Là, le garçon sourit. Il se tourna pour faire parfaitement face à la femme, mettant sa main droite sur son cœur. Il se courba légèrement, et dit doucement :

- Oui, milady.

Il se remit droit, mit ses mains dans ses poches alors que la femme essayait clairement de ne pas rire. Pour une raison étrange, il ne s'en importunait pas. En fait, c'était... agréable de faire tomber le masque de la femme ainsi. C'était décidément plus facile que d'essayer de la rabaisser.

- Très bien, dit finalement Integra.

Elle se retourna afin de repartir une nouvelle fois.

- S'il n'y a plus rien à dire, alors je suppose que je vais partir. Il y a quelqu'un qui vous attends à l'entrée, d'ailleurs.

- Je vois... répondit Ciel, regardant en direction de la sortie.

Il se retourna ensuite vers la femme avant de pointer du doigt.

- Sa tombe est par là, au cas où vous vous demandiez.

- Merci, dit la femme en se retournant pour marcher.

Ciel en fit de même.

- "Nous sommes les envoyés de Dieu", cita-t-il.

Le garçon jura entendre un ricanement en disant la devise de l'autre famille.

- "Potentia Regere", répondit Integra, marquant la fin de la conversation.

Le même portail en fer grinçant de tout à l'heure tenait toujours debout, menant au reste de la propriété Hellsing.

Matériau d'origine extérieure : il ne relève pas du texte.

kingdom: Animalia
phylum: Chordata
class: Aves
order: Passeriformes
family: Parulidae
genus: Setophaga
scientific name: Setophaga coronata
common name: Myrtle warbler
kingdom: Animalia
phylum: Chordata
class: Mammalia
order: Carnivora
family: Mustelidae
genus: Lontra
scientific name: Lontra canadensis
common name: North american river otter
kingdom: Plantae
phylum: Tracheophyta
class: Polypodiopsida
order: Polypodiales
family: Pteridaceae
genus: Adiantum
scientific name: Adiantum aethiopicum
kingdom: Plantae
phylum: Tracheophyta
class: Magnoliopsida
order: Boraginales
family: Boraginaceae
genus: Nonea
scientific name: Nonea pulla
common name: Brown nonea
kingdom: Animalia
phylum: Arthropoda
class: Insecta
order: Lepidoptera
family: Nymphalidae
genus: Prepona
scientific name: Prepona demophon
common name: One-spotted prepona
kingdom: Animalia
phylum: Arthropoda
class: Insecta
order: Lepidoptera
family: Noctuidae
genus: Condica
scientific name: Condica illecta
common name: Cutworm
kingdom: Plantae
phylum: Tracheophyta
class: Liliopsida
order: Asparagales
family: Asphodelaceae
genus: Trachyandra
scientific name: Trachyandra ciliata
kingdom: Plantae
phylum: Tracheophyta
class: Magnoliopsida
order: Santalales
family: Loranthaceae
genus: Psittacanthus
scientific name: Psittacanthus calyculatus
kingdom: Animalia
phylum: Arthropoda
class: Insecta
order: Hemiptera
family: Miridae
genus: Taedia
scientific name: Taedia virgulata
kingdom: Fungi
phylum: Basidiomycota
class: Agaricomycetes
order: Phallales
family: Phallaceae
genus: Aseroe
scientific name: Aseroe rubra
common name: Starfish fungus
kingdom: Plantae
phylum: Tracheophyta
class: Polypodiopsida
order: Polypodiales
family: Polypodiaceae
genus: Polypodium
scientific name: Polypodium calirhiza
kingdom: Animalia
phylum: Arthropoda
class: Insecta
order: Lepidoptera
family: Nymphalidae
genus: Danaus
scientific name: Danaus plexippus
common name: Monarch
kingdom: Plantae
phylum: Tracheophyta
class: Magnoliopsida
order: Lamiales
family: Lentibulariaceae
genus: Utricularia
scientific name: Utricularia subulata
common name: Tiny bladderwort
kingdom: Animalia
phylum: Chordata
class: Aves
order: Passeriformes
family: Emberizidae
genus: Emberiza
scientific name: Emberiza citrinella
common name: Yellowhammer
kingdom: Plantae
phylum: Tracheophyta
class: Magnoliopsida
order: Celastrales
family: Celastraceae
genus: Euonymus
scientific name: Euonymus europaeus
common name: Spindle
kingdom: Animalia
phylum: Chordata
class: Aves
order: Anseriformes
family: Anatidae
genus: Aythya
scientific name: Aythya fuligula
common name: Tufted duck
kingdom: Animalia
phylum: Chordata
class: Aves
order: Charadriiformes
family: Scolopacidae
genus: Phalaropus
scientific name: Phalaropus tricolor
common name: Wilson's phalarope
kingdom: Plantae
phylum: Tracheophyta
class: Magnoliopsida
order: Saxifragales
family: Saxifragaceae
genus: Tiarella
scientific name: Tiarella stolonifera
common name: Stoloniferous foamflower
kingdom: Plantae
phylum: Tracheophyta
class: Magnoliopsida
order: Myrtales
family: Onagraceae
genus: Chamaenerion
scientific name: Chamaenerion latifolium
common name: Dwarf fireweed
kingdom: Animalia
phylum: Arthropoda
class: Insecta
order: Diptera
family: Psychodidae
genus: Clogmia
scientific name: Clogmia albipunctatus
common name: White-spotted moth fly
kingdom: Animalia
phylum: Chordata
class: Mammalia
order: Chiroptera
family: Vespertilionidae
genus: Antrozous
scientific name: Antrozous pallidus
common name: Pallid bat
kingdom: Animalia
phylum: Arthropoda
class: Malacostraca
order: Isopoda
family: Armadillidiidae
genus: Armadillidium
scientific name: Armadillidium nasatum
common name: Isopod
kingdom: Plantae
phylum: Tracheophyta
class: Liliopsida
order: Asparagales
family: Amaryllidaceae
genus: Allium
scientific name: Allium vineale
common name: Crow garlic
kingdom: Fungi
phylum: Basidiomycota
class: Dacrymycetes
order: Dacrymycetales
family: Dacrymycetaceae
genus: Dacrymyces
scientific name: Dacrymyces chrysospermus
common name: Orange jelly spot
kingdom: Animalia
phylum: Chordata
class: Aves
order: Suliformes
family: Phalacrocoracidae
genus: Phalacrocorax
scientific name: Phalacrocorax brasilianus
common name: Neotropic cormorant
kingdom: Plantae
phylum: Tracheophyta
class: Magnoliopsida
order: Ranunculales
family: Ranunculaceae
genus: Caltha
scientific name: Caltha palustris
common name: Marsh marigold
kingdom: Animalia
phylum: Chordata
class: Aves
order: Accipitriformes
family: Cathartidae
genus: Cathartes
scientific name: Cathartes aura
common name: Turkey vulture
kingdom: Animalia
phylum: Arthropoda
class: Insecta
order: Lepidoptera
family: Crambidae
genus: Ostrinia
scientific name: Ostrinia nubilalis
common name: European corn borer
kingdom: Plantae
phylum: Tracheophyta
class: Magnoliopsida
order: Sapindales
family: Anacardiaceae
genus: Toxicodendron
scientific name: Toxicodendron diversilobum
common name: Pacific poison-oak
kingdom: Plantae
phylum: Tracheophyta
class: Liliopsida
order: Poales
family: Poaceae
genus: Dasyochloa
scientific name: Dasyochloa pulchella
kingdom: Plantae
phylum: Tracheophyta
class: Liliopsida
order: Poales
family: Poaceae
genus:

Des ombres menaçantes se fondaient dans le sol alors que la lumière des phares les transperçaient, le vrombissement d'un moteur se faisant de plus en plus entendre à mesure que Ciel approchait, mettant enfin fin au silence. Comme il s'y attendait, il y avait un garçon blond qui se tenait contre le véhicule et qui donnait de petits coup de pied dans le gravier, les mains dans les poches. Il ne semblait pas se préoccuper de la poussière qui avait sali son jean noir, mais Ciel savait que son majordome ne serait pas du même avis lorsqu'il rentrerait.

Alois ajusta sa veste, remontant le col afin de protéger son cou du souffle de l'automne. C'est alors qu'il entendit le bruit de gravier piétiné, non par lui, et releva les yeux pour tomber sur le Phantomhive devant lui. Un sourire se dessina instantanément sur le visage du blond alors qu'il en vit un légèrement plus petit sur celui du bleuté. Apparemment, le "petit voyage" de Ciel avait été plus bénéfique que prévu.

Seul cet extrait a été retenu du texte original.